◆ **Data for review**
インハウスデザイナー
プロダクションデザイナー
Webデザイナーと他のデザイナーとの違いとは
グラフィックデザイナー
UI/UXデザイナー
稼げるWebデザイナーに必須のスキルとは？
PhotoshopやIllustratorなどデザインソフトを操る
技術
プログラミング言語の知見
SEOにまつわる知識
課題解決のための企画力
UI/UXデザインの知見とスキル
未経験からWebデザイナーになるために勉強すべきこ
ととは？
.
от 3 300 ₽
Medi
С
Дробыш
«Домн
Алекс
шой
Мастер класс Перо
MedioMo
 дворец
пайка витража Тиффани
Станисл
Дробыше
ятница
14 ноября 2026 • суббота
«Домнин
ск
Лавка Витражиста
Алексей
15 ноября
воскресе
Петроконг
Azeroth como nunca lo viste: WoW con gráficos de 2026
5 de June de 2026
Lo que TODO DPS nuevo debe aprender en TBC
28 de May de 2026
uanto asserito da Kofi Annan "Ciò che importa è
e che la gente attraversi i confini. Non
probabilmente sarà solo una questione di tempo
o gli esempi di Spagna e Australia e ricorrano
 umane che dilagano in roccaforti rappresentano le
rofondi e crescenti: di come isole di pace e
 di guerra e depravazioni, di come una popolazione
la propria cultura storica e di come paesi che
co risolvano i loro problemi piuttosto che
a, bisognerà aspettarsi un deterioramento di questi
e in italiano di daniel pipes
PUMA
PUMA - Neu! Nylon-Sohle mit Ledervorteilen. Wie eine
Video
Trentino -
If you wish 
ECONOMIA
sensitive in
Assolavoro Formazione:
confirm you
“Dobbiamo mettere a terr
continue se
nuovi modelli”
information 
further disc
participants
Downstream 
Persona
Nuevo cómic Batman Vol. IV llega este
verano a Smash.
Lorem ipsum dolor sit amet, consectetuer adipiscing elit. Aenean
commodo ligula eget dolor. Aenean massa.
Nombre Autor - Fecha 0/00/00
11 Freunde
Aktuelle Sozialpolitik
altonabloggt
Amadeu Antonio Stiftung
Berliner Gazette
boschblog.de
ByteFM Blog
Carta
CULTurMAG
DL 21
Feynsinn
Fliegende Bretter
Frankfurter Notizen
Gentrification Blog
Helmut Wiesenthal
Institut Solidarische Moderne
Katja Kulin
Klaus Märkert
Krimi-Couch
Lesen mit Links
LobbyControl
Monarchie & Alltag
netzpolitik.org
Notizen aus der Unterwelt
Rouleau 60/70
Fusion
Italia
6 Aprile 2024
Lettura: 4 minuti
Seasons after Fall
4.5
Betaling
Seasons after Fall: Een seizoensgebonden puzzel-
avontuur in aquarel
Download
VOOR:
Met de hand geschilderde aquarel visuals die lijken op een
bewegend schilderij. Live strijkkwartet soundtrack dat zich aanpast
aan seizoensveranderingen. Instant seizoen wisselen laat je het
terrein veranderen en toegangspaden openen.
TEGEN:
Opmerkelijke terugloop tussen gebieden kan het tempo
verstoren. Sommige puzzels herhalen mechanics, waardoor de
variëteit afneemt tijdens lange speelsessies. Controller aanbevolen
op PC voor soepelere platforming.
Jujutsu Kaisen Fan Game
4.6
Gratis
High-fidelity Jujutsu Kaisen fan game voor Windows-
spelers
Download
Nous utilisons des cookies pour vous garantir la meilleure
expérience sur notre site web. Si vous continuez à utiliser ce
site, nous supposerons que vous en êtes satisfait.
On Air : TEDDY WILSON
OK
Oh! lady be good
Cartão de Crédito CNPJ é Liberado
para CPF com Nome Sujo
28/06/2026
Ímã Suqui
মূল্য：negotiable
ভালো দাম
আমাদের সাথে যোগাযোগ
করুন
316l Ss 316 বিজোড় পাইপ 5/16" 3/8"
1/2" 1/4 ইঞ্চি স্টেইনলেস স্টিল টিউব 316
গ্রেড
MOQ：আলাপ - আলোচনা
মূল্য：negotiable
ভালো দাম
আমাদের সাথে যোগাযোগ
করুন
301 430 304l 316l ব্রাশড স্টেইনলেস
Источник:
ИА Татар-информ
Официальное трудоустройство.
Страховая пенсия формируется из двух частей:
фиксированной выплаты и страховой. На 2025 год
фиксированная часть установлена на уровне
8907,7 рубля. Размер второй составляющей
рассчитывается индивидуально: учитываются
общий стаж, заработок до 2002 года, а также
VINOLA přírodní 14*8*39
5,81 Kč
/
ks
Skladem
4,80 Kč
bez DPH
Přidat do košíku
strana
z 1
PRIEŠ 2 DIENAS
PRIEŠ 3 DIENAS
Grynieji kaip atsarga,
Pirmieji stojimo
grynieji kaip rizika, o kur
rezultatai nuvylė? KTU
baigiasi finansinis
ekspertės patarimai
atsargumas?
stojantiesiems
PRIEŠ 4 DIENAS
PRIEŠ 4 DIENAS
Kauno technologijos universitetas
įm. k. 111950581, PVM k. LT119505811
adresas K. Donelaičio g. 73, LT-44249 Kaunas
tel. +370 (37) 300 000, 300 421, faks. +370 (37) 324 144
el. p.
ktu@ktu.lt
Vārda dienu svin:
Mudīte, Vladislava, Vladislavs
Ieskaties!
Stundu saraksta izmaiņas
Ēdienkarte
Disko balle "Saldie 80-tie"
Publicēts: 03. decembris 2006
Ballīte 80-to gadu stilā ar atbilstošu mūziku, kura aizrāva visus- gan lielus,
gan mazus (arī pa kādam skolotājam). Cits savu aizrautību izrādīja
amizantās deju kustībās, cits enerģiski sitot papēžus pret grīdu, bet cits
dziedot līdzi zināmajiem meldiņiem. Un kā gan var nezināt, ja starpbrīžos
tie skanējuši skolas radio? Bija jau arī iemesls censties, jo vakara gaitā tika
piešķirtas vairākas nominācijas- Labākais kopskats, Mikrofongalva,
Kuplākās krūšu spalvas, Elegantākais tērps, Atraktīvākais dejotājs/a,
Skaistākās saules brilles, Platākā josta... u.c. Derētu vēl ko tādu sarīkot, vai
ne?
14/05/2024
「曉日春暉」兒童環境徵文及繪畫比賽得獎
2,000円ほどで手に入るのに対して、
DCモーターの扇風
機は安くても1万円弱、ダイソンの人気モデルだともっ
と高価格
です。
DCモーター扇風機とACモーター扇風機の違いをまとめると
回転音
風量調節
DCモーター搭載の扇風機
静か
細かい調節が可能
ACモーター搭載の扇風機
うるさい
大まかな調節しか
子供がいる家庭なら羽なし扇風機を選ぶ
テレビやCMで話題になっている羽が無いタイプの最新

◆ **Aim of the task**
After locating the line with "op PC voor soepelere platforming." in the material above, return it and each line after it exactly, ending at the line with "expérience sur notre".

◆ **Result**
op PC voor soepelere platforming.
Jujutsu Kaisen Fan Game
4.6
Gratis
High-fidelity Jujutsu Kaisen fan game voor Windows-
spelers
Download
Nous utilisons des cookies pour vous garantir la meilleure
expérience sur notre site web. Si vous continuez à utiliser ce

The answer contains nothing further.